• [EXERCISE INSTRUCTIONS]: Where the records below begin, start copying, and stop after the line that contains "Физическая культура и спорт"; reproduce every line exactly but omit pictures.

• [DATA FOR THE TASK]:
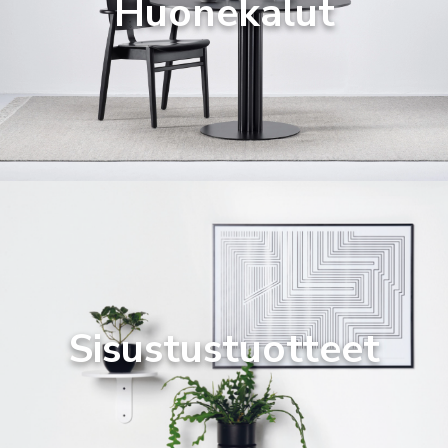
Huonekalut
Sisustustuotteet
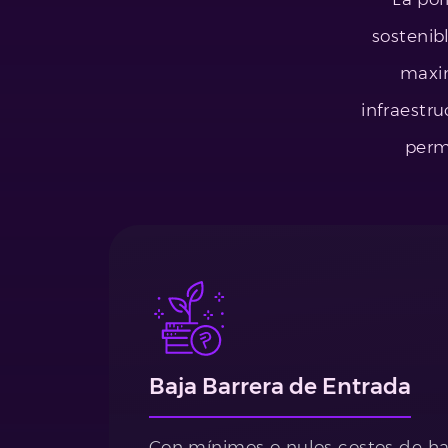
sostenibl
maxim
infraestru
perm
Baja Barrera de Entrada
Con mínimos o nulos costos de ha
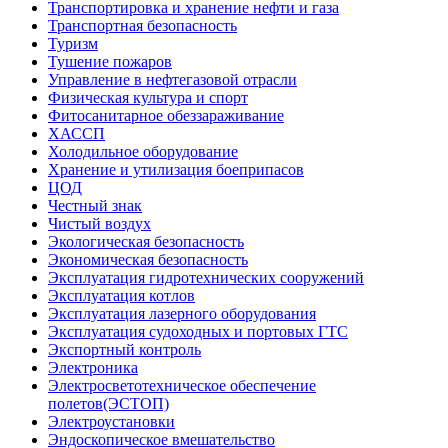
Транспортировка и хранение нефти и газа
Транспортная безопасность
Туризм
Тушение пожаров
Управление в нефтегазовой отрасли
Физическая культура и спорт
Фитосанитарное обеззараживание
ХАССП
Холодильное оборудование
Хранение и утилизация боеприпасов
ЦОД
Честный знак
Чистый воздух
Экологическая безопасность
Экономическая безопасность
Эксплуатация гидротехнических сооружений
Эксплуатация котлов
Эксплуатация лазерного оборудования
Эксплуатация судоходных и портовых ГТС
Экспортный контроль
Электроника
Электросветотехническое обеспечение
полетов(ЭСТОП)
Электроустановки
Эндоскопическое вмешательство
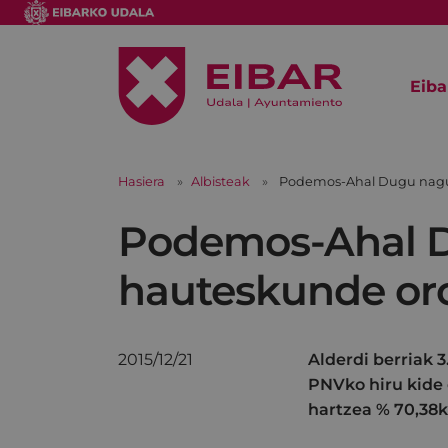
Eiba
Hasiera
Albisteak
Podemos-Ahal Dugu nagus
Podemos-Ahal D
hauteskunde or
2015/12/21
Alderdi berriak 3
PNVko hiru kide 
hartzea % 70,38k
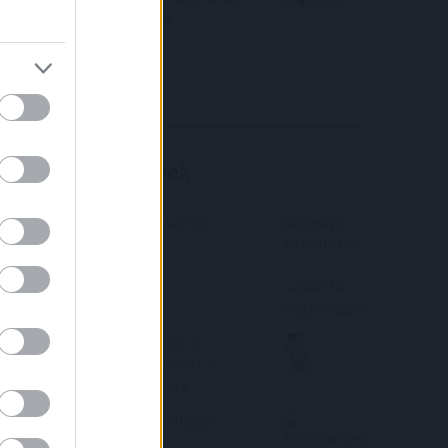
közölt a tőzsdei vállalat
4IG elemzés
Richter elemzés
Befektetési tippek
Deviza befektetés - szakértői
segítséggel
Rátették még egy lapáttal a
bankok, öntik az extra pénzt a
babaváró hitelt igénylőkre
Kereskedjen otthonról, olcsón,
kényelmesen!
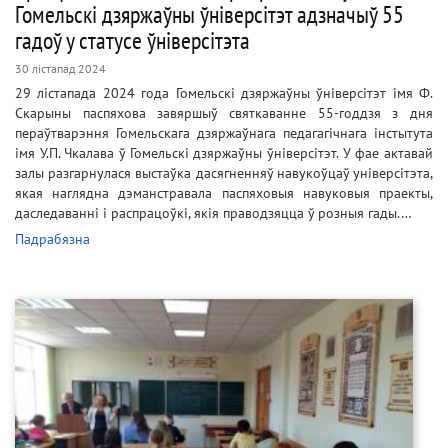
Гомельскі дзяржаўны ўніверсітэт адзначыў 55
гадоў у статусе ўніверсітэта
30 лістапад 2024
29 лістапада 2024 года Гомельскі дзяржаўны ўніверсітэт імя Ф.
Скарыны паспяхова завяршыў святкаванне 55-годдзя з дня
пераўтварэння Гомельскага дзяржаўнага педагагічнага інстытута
імя У.П. Чкалава ў Гомельскі дзяржаўны ўніверсітэт. У фае актавай
залы разгарнулася выстаўка дасягненняў навукоўцаў універсітэта,
якая наглядна дэманстравала паспяховыя навуковыя праекты,
даследаванні і распрацоўкі, якія праводзяцца ў розныя гады.…
Падрабязна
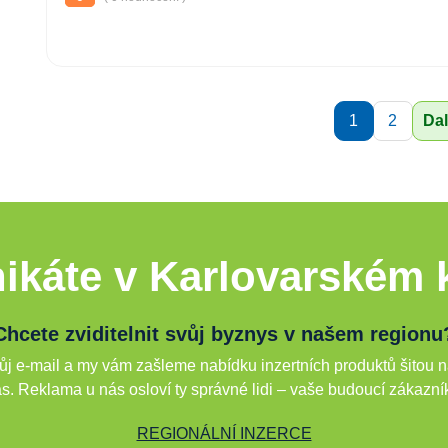
1
2
Dal
ikáte v Karlovarském k
Chcete zviditelnit svůj byznys v našem regionu
j e-mail a my vám zašleme nabídku inzertních produktů šitou n
s. Reklama u nás osloví ty správné lidi – vaše budoucí zákazní
REGIONÁLNÍ INZERCE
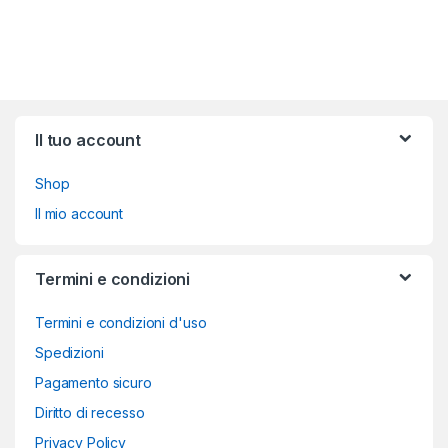
Brands Carousel
Il tuo account
Shop
Il mio account
Termini e condizioni
Termini e condizioni d'uso
Spedizioni
Pagamento sicuro
Diritto di recesso
Privacy Policy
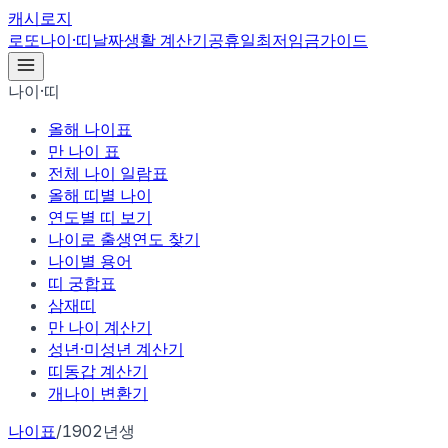
캐시로지
로또
나이·띠
날짜
생활 계산기
공휴일
최저임금
가이드
나이·띠
올해 나이표
만 나이 표
전체 나이 일람표
올해 띠별 나이
연도별 띠 보기
나이로 출생연도 찾기
나이별 용어
띠 궁합표
삼재띠
만 나이 계산기
성년·미성년 계산기
띠동갑 계산기
개나이 변환기
나이표
/
1902년생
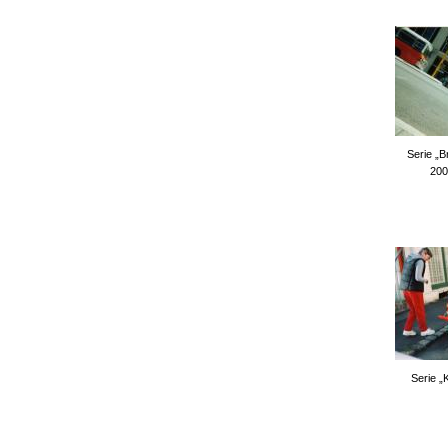
Serie „
200
Serie 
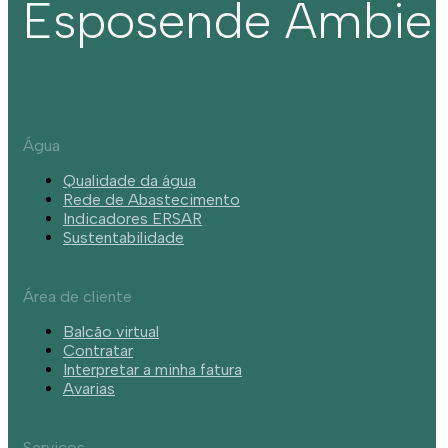
Esposende Ambie
Água
Qualidade da água
Rede de Abastecimento
Indicadores ERSAR
Sustentabilidade
Área de cliente
Balcão virtual
Contratar
Interpretar a minha fatura
Avarias
Serviços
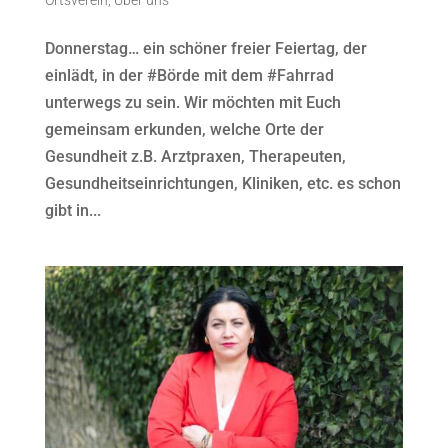
Donnerstag… ein schöner freier Feiertag, der
einlädt, in der #Börde mit dem #Fahrrad
unterwegs zu sein. Wir möchten mit Euch
gemeinsam erkunden, welche Orte der
Gesundheit z.B. Arztpraxen, Therapeuten,
Gesundheitseinrichtungen, Kliniken, etc. es schon
gibt in...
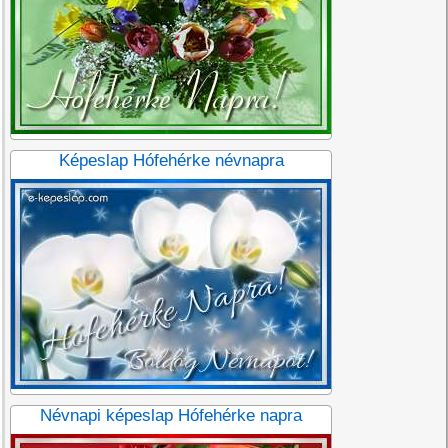
Képeslap Hófehérke névnapra
Névnapi képeslap Hófehérke napra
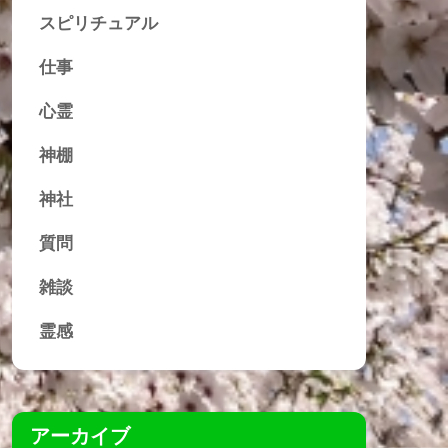
スピリチュアル
仕事
心霊
神棚
神社
質問
雑談
霊感
アーカイブ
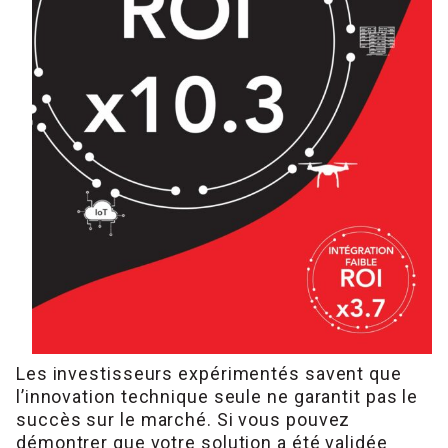
Les investisseurs expérimentés savent que
l’innovation technique seule ne garantit pas le
succès sur le marché. Si vous pouvez
démontrer que votre solution a été validée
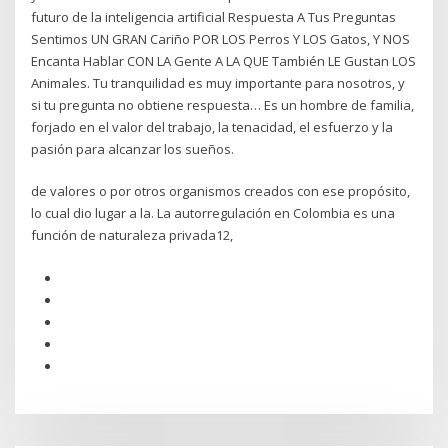
futuro de la inteligencia artificial Respuesta A Tus Preguntas
Sentimos UN GRAN Cariño POR LOS Perros Y LOS Gatos, Y NOS
Encanta Hablar CON LA Gente A LA QUE También LE Gustan LOS
Animales. Tu tranquilidad es muy importante para nosotros, y
si tu pregunta no obtiene respuesta… Es un hombre de familia,
forjado en el valor del trabajo, la tenacidad, el esfuerzo y la
pasión para alcanzar los sueños.
de valores o por otros organismos creados con ese propósito,
lo cual dio lugar a la. La autorregulación en Colombia es una
función de naturaleza privada12,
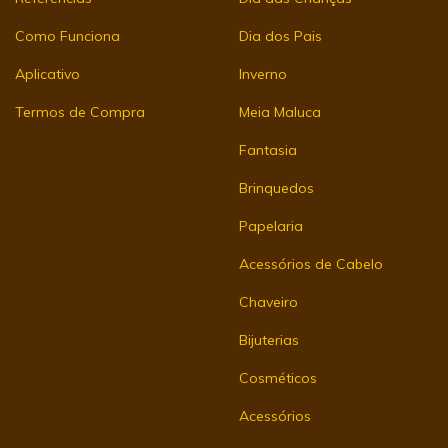
Como Funciona
Dia dos Pais
Aplicativo
Inverno
Termos de Compra
Meia Maluca
Fantasia
Brinquedos
Papelaria
Acessórios de Cabelo
Chaveiro
Bijuterias
Cosméticos
Acessórios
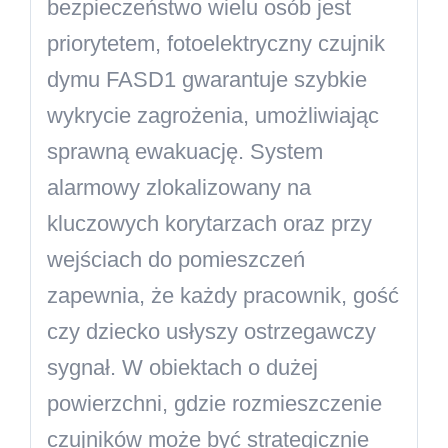
bezpieczeństwo wielu osób jest
priorytetem, fotoelektryczny czujnik
dymu FASD1 gwarantuje szybkie
wykrycie zagrożenia, umożliwiając
sprawną ewakuację. System
alarmowy zlokalizowany na
kluczowych korytarzach oraz przy
wejściach do pomieszczeń
zapewnia, że każdy pracownik, gość
czy dziecko usłyszy ostrzegawczy
sygnał. W obiektach o dużej
powierzchni, gdzie rozmieszczenie
czujników może być strategicznie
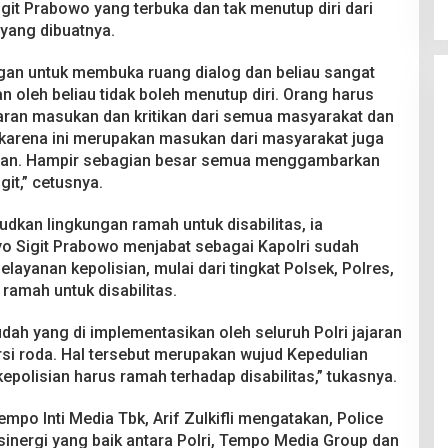
igit Prabowo yang terbuka dan tak menutup diri dari
 yang dibuatnya.
segan untuk membuka ruang dialog dan beliau sangat
n oleh beliau tidak boleh menutup diri. Orang harus
aran masukan dan kritikan dari semua masyarakat dan
g karena ini merupakan masukan dari masyarakat juga
lisian. Hampir sebagian besar semua menggambarkan
git,” cetusnya.
udkan lingkungan ramah untuk disabilitas, ia
yo Sigit Prabowo menjabat sebagai Kapolri sudah
layanan kepolisian, mulai dari tingkat Polsek, Polres,
ramah untuk disabilitas.
ah yang di implementasikan oleh seluruh Polri jajaran
rsi roda. Hal tersebut merupakan wujud Kepedulian
kepolisian harus ramah terhadap disabilitas,” tukasnya.
mpo Inti Media Tbk, Arif Zulkifli mengatakan, Police
sinergi yang baik antara Polri, Tempo Media Group dan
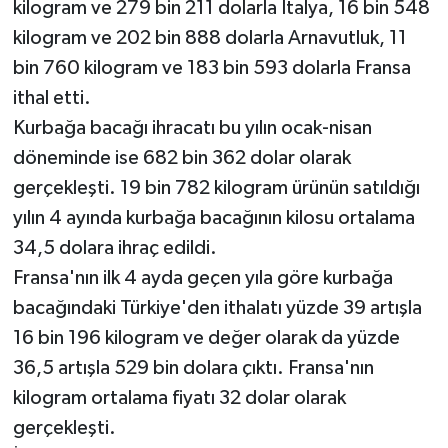
kilogram ve 279 bin 211 dolarla İtalya, 16 bin 548
kilogram ve 202 bin 888 dolarla Arnavutluk, 11
bin 760 kilogram ve 183 bin 593 dolarla Fransa
ithal etti.
Kurbağa bacağı ihracatı bu yılın ocak-nisan
döneminde ise 682 bin 362 dolar olarak
gerçekleşti. 19 bin 782 kilogram ürünün satıldığı
yılın 4 ayında kurbağa bacağının kilosu ortalama
34,5 dolara ihraç edildi.
Fransa'nın ilk 4 ayda geçen yıla göre kurbağa
bacağındaki Türkiye'den ithalatı yüzde 39 artışla
16 bin 196 kilogram ve değer olarak da yüzde
36,5 artışla 529 bin dolara çıktı. Fransa'nın
kilogram ortalama fiyatı 32 dolar olarak
gerçekleşti.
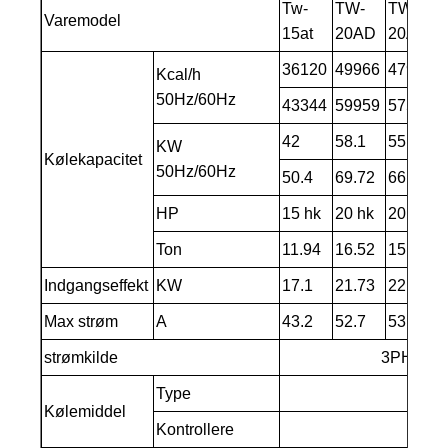
Tw-
TW-
TW-
Varemodel
15at
20AD
20AF
36120
49966
47988
Kcal/h
50Hz/60Hz
43344
59959
57586
42
58.1
55.8
KW
Kølekapacitet
50Hz/60Hz
50.4
69.72
66.96
HP
15 hk
20 hk
20 hk
Ton
11.94
16.52
15.9
Indgangseffekt
KW
17.1
21.73
22
Max strøm
A
43.2
52.7
53.3
strømkilde
3PH ～ 3
Type
Kølemiddel
Kontrollere
K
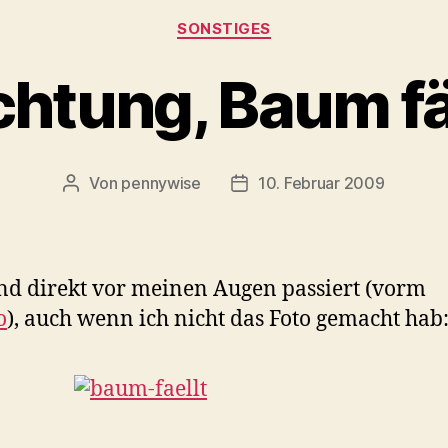
Kategorien
SONSTIGES
htung, Baum fä
Von
pennywise
10. Februar 2009
Beitragsautor
Veröffentlichungsdatum
nd direkt vor meinen Augen passiert (vorm
o
), auch wenn ich nicht das Foto gemacht hab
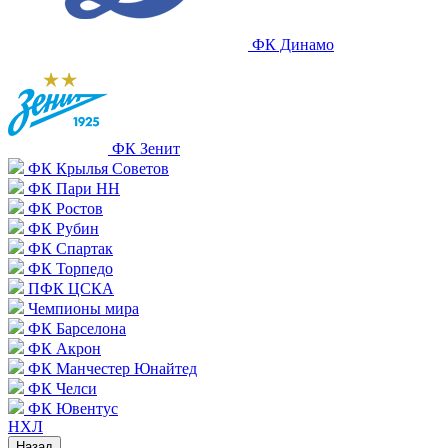
ФК Динамо
ФК Зенит
ФК Крылья Советов
ФК Пари НН
ФК Ростов
ФК Рубин
ФК Спартак
ФК Торпедо
ПФК ЦСКА
Чемпионы мира
ФК Барселона
ФК Акрон
ФК Манчестер Юнайтед
ФК Челси
ФК Ювентус
НХЛ
Назад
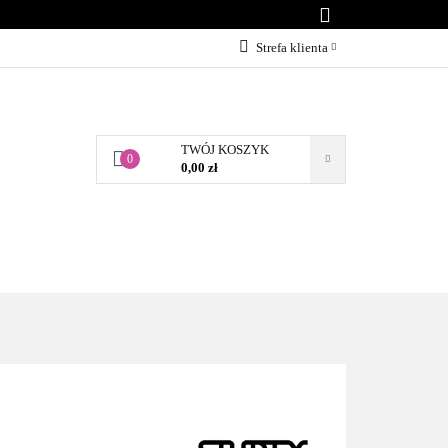
KONTAKT
Strefa klienta
Zaloguj się
Załóż konto
TWÓJ KOSZYK
Dodaj zgłoszenie
0
0,00 zł
Zgody cookies
BLOG
KONTAKT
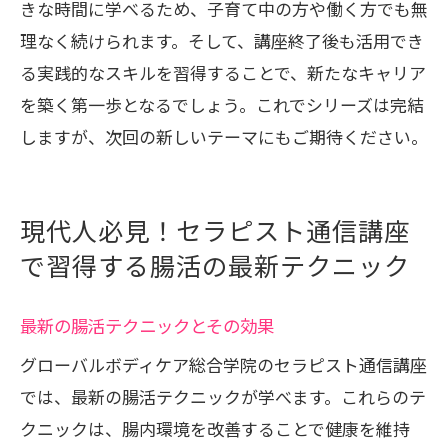
きな時間に学べるため、子育て中の方や働く方でも無
理なく続けられます。そして、講座終了後も活用でき
る実践的なスキルを習得することで、新たなキャリア
を築く第一歩となるでしょう。これでシリーズは完結
しますが、次回の新しいテーマにもご期待ください。
現代人必見！セラピスト通信講座
で習得する腸活の最新テクニック
最新の腸活テクニックとその効果
グローバルボディケア総合学院のセラピスト通信講座
では、最新の腸活テクニックが学べます。これらのテ
クニックは、腸内環境を改善することで健康を維持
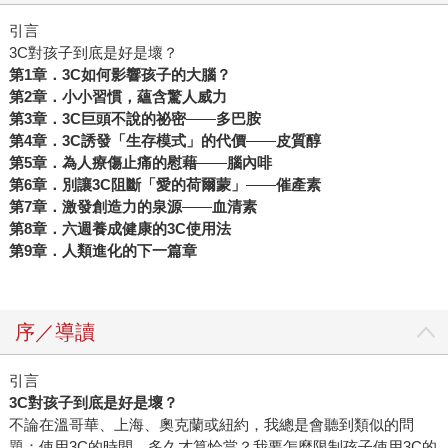
引言
3C對孩子到底是好是壞？
第1
章．3C
如何影響孩子的大腦？
第2
章．小小習慣，蘊含驚人威力
第3
章．3C
巨頭不說的祕密
――
多巴胺
第4
章．3C
誘發「生存模式」的代價
――
皮質醇
第5
章．為人療傷止痛的慰藉
――
腦內啡
第6
章．別讓3C
阻斷「愛的荷爾蒙」
――
催產素
第7
章．激發創造力的泉源
――
血清素
第8
章．六週養成健康的3C
使用法
第9
章．人類進化的下一篇章
序／導讀
引言
3C
對孩子到底是好是壞？
不論在溫哥華、上海、奧克蘭或紐約，我總是會聽到類似的問
題：使用3C的時間，多久才算恰當？我要怎麼限制孩子使用3C的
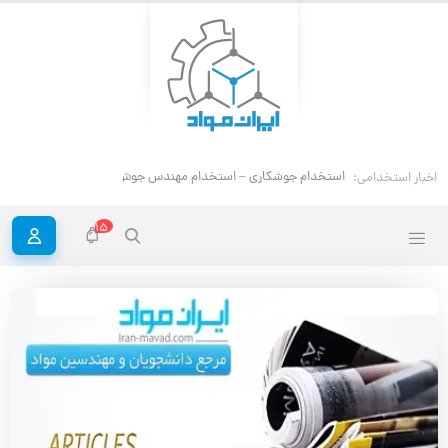
استخدام جوشکاری – استخدام مهندس جوش
اخبار استخدامی:
15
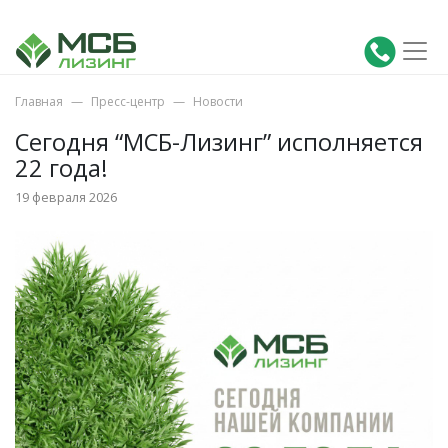
Главная
Пресс-центр
Новости
Сегодня “МСБ-Лизинг” исполняется
22 года!
19 февраля 2026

• [TASK OUTPUT]:
Huonekalut
Sisustustuotteet
sostenibl
maxim
infraestru
perm
Baja Barrera de Entrada
Con mínimos o nulos costos de ha
Транспортировка и хранение нефти и газа
Транспортная безопасность
Туризм
Тушение пожаров
Управление в нефтегазовой отрасли
Физическая культура и спорт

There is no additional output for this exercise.